The skull is heavily built but with large lateral openings to accommodate jaw musculature, with small orbits restricted to the anterior edge of the large fenestrae. The intertemporal, supratemporal, postfrontal, and jugal bones of the skull have disappeared. The mandibles are short and robust with a small number of large triangular teeth. Although it was initially thought that the maxilla and premaxilla were freely movable, detailed anatomical studies show that this is not the case. The braincase is extremely robust, suggesting that lysorophians engaged in headfirst burrowing.

The torso is very elongate, the limbs diminutive or absent, and the tail short. There are up to 99 pre-sacral (i.e. not including the hips and tail) vertebrae.

Based on morphology of the cranio-vertebral articulation and internal structure of the head, lysorophians are usually considered to be related to the Microsauria, although the pattern of bones of the skull is somewhat different.

==Distribution==

Lysorophians are known mainly from the Pennsylvanian and Early Permian of North America.
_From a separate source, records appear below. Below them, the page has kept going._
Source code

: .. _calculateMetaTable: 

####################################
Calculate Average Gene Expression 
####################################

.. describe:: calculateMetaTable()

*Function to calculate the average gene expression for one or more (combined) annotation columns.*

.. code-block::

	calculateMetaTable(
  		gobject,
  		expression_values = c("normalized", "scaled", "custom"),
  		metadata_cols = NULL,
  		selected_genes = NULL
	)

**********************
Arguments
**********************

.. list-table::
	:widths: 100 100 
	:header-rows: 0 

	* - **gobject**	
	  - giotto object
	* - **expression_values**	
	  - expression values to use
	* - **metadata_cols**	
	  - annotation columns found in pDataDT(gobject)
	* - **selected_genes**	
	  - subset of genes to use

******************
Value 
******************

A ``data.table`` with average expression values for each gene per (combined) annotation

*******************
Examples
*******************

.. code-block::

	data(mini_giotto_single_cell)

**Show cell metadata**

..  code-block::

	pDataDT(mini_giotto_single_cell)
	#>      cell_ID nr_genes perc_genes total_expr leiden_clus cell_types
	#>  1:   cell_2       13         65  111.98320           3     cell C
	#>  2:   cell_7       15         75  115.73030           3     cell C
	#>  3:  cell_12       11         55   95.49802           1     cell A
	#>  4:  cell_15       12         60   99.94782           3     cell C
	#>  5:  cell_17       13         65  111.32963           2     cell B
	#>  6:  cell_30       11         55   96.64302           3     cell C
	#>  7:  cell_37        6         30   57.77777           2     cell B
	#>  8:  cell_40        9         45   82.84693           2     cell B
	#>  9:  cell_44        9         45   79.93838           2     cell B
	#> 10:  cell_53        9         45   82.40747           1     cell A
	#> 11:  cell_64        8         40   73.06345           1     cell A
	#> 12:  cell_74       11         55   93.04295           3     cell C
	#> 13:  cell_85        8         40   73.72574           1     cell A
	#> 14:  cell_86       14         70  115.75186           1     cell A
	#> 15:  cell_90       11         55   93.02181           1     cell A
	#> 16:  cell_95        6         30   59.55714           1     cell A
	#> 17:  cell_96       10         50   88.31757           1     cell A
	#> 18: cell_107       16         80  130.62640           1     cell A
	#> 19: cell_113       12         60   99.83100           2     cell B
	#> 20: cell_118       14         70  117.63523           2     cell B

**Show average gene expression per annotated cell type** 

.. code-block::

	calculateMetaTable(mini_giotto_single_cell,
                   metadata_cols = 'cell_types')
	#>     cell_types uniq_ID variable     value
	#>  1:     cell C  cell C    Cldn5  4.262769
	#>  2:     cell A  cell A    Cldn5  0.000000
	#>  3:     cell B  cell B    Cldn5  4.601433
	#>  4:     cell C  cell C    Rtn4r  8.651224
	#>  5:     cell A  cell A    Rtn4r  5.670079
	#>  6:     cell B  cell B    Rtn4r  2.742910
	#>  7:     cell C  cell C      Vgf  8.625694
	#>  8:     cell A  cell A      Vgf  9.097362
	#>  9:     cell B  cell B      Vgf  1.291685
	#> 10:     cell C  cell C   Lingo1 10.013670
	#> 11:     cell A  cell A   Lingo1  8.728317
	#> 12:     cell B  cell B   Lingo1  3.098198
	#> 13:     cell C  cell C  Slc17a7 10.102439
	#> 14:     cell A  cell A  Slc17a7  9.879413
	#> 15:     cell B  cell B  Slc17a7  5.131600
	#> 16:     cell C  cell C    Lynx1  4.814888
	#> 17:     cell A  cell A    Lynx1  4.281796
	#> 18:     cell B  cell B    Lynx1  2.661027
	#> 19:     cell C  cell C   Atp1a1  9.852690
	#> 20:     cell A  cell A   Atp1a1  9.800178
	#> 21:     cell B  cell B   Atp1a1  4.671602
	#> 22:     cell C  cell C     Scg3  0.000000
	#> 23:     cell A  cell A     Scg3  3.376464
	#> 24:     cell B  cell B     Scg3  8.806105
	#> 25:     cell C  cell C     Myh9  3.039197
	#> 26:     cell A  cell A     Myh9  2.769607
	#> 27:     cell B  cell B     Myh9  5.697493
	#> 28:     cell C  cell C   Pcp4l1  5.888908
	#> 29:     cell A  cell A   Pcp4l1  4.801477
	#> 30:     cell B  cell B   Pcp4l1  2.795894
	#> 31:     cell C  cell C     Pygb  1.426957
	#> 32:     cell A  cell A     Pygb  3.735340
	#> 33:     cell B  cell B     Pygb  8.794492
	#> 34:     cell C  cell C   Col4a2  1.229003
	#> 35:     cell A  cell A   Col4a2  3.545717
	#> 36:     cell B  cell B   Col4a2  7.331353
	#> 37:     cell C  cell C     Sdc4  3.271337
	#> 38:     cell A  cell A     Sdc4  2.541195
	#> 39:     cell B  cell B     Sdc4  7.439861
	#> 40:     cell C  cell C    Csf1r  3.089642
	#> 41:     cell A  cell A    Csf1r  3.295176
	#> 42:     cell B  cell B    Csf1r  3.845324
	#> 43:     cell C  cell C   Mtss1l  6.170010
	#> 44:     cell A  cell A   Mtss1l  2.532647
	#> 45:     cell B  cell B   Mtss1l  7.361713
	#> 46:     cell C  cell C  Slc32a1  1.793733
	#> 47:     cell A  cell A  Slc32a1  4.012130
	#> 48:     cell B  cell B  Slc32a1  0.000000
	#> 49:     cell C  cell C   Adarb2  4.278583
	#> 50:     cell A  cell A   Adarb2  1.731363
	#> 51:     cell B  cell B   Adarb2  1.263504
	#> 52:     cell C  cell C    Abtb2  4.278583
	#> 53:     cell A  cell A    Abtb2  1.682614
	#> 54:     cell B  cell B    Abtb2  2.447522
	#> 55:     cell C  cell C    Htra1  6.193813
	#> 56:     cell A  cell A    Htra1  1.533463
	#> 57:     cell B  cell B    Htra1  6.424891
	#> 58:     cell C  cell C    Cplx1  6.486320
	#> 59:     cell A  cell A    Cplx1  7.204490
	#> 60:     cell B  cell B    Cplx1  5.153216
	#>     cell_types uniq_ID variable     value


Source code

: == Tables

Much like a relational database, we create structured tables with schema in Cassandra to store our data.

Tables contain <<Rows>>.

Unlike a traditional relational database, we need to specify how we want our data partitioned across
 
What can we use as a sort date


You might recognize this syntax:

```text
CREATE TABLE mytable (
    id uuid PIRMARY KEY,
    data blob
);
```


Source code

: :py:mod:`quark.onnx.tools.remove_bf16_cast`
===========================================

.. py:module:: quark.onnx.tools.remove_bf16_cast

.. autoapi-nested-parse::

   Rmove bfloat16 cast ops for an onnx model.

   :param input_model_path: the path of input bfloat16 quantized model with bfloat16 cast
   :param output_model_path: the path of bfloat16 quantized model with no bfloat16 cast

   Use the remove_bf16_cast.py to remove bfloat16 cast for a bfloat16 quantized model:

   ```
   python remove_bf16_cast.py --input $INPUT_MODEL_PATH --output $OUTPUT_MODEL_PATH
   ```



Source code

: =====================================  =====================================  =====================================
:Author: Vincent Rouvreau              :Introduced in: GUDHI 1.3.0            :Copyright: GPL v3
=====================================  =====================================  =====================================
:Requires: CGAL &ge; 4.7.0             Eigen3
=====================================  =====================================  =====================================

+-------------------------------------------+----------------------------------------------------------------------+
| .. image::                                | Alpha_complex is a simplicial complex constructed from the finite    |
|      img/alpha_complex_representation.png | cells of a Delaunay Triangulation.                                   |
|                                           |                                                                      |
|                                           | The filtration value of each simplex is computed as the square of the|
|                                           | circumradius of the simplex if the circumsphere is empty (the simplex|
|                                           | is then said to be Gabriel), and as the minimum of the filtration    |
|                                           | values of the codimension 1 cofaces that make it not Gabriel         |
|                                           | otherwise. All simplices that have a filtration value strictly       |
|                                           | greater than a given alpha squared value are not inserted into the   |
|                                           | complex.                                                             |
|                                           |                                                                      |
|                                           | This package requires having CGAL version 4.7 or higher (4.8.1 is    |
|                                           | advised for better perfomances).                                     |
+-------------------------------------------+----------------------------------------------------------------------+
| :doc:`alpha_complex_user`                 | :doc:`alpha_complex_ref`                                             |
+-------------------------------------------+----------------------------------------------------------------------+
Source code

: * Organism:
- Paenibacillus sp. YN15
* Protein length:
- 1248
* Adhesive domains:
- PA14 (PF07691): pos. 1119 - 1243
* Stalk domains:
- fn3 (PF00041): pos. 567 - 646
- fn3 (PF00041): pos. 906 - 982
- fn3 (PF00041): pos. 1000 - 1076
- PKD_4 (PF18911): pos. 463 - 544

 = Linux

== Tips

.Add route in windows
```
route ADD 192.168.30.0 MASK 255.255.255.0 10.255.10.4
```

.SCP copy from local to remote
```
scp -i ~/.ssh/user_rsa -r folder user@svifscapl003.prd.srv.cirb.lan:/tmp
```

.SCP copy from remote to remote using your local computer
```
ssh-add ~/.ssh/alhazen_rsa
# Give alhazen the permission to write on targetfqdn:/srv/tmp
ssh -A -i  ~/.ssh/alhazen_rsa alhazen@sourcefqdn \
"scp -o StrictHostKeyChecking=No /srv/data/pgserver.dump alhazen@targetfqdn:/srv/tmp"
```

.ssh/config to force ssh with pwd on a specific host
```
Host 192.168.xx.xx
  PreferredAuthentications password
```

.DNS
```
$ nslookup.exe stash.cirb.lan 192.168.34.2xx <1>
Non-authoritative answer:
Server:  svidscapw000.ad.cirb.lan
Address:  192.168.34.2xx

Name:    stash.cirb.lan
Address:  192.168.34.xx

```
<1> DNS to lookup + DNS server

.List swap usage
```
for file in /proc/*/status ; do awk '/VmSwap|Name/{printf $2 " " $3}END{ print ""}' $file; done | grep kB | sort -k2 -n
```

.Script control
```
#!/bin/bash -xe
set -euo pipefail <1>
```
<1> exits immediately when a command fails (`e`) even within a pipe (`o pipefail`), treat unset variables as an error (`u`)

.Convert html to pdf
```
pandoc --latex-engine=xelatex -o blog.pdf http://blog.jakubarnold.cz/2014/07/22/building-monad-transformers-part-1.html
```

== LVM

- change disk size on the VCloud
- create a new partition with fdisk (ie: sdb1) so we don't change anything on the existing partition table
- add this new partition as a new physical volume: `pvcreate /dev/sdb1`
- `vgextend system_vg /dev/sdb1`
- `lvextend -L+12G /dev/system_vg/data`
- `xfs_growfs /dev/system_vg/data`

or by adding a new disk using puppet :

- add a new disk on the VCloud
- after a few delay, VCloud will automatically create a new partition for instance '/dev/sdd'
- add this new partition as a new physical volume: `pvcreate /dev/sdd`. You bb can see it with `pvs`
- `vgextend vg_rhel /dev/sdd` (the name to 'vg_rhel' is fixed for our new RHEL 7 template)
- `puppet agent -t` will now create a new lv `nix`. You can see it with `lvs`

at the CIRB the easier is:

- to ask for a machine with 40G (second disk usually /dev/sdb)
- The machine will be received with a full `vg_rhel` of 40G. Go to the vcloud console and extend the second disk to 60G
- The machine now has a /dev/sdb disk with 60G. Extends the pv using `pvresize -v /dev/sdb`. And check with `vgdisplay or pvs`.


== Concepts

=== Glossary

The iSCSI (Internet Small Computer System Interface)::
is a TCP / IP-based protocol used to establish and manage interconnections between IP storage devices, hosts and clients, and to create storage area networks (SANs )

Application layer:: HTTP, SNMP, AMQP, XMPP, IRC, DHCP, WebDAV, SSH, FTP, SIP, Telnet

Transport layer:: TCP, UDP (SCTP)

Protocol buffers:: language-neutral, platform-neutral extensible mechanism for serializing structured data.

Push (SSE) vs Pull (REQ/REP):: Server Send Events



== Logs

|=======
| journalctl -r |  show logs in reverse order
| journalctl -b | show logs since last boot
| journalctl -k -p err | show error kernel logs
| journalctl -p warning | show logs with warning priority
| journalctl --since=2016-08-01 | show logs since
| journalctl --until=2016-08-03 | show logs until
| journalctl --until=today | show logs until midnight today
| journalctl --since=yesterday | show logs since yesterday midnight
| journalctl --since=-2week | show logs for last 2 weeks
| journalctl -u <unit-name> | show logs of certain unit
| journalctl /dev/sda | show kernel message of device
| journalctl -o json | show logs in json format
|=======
In North America, fossils of lysorophians have been found from places such as the Cutler Formation in San Juan County, Utah and the Mazon Creek fossil beds in Grundy County, Illinois. Carboniferous lysorophians are also known from Europe, having been found from Britain and Ireland. Possible remains of a lysorophian have also been found from La Machine, France, although they may belong to an aïstopod.

== Paleoecology ==
Swim traces referrable to lysorophians have been found at the Robledo mountains of New Mexico, an area famous for its Permian tetrapod trackways. Designated as the ichnogenus Serpentichnus, these marks occur as a series of L-shaped grooves, which are divided into two shafts: a long, diagonal shaft preceded by a shorter, forward-pointing shaft offset at a 150∘ angle. What seem to be tiny foot impressions occur on either side of the series of groves. When originally described in 2003, Serpentichnus tracks were argued to have been formed by a long-bodied animal with small limbs, moving in a "sidewinding" motion along a riverbed. Lysorophians such as Brachydectes were considered to be the most likely candidates for these swim traces.

However, some paleontologists have argued that Serpentichnus traces were not actually formed by animals. These sources argue that the grooves were "tool marks", meaning that they were formed by rocks or vegetation brushing against the riverbed while being carried by a current.